Sergio Mattarella ha assicurato che l’Italia ci metterà il massimo impegno per risolvere positivamente la situazione, sempre più complessa, dei marò. Durante il discorso che ha tenuto oggi alla conferenza XI degli Ambasciatori, il presidente della Repubblica ha confermato che lo Stato si batterà per far tornare a casa dall’India Salvatore Girone e far restare nel nostro paese Massimiliano Latorre, attualmente in Italia per questioni mediche.

A proposito dei due marò, Sergio Mattarella ha dichiarato: “L’Italia continuerà a battersi con determinazione perchè Massimiliano Latorre possa restare in Italia e Salvatore Girone possa tornarci al più presto”.

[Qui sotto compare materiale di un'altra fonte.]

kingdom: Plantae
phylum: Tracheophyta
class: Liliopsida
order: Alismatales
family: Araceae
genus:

A ribadire l’impegno italiano nei confronti dei marò e della loro situazione che negli ultimi giorni è diventata, se possibile, ancora più complicata, sono arrivate pure le parole del ministro degli Esteri Paolo Gentiloni, anch’egli intervenuto alla conferenza: “Confermo l’impegno del governo per difendere le ragioni dei marò Massimiliano Latorre e Salvatore Girone nelle sedi internazionali che abbiamo deciso di attivare”.

Nel suo discorso tenuto alla conferenza degli Ambasciatori che, tra oggi e domani vede impegnati 134 capi missione sul tema Diplomazia per l’Italia, Mattarella si è inoltre espresso duramente contro il terrorismo.

Il presidente della Repubblica a proposito del terrorismo fondamentalista ha dichiarato che si tratta di “un fenomeno grave che va affrontato in modo giusto. Con fermezza e determinazione, respingendo le pulsioni islamofobiche. L’Italia è al fianco dei Paesi che, sull’altra sponda del Mediterraneo, sono in prima linea nella lotta contro l’oscurantismo e l’inciviltà”.

A proposito della situazione europea, Mattarella ha invece dichiarato: “Dobbiamo liberare l’Europa dalla tenaglia che la stringe tra egoismi nazionali e sentimenti populisti”.

Oltre all’impegno nei confronti dei marò, Sergio Mattarella ha poi confermato che “l’impegno italiano resta massimo” anche per arrivare alla liberazione di Padre Dall’Oglio, preso sotto sequestro in Siria dal 2013, e per quella dei quattro italiani rapiti in Libia negli scorsi giorni.